[Records from a collection]

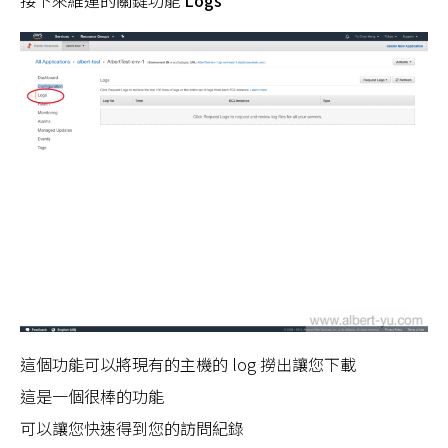
接下來維運的關鍵功能
Logs
這個功能可以將現有的主機的 log 撈出讓您下載
這是一個很棒的功能
可以讓您快速得到您的訪問紀錄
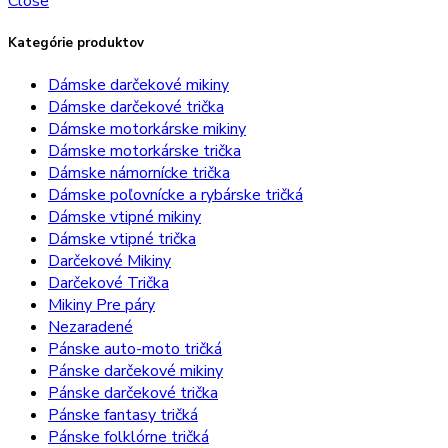
Close
Kategórie produktov
Dámske darčekové mikiny
Dámske darčekové trička
Dámske motorkárske mikiny
Dámske motorkárske trička
Dámske námornícke trička
Dámske poľovnícke a rybárske tričká
Dámske vtipné mikiny
Dámske vtipné trička
Darčekové Mikiny
Darčekové Trička
Mikiny Pre páry
Nezaradené
Pánske auto-moto tričká
Pánske darčekové mikiny
Pánske darčekové trička
Pánske fantasy tričká
Pánske folklórne tričká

Task description: Copy all records exactly, no images.

Exercise result:
接下來維運的關鍵功能
Logs
這個功能可以將現有的主機的 log 撈出讓您下載
這是一個很棒的功能
可以讓您快速得到您的訪問紀錄
Close
Kategórie produktov
Dámske darčekové mikiny
Dámske darčekové trička
Dámske motorkárske mikiny
Dámske motorkárske trička
Dámske námornícke trička
Dámske poľovnícke a rybárske tričká
Dámske vtipné mikiny
Dámske vtipné trička
Darčekové Mikiny
Darčekové Trička
Mikiny Pre páry
Nezaradené
Pánske auto-moto tričká
Pánske darčekové mikiny
Pánske darčekové trička
Pánske fantasy tričká
Pánske folklórne tričká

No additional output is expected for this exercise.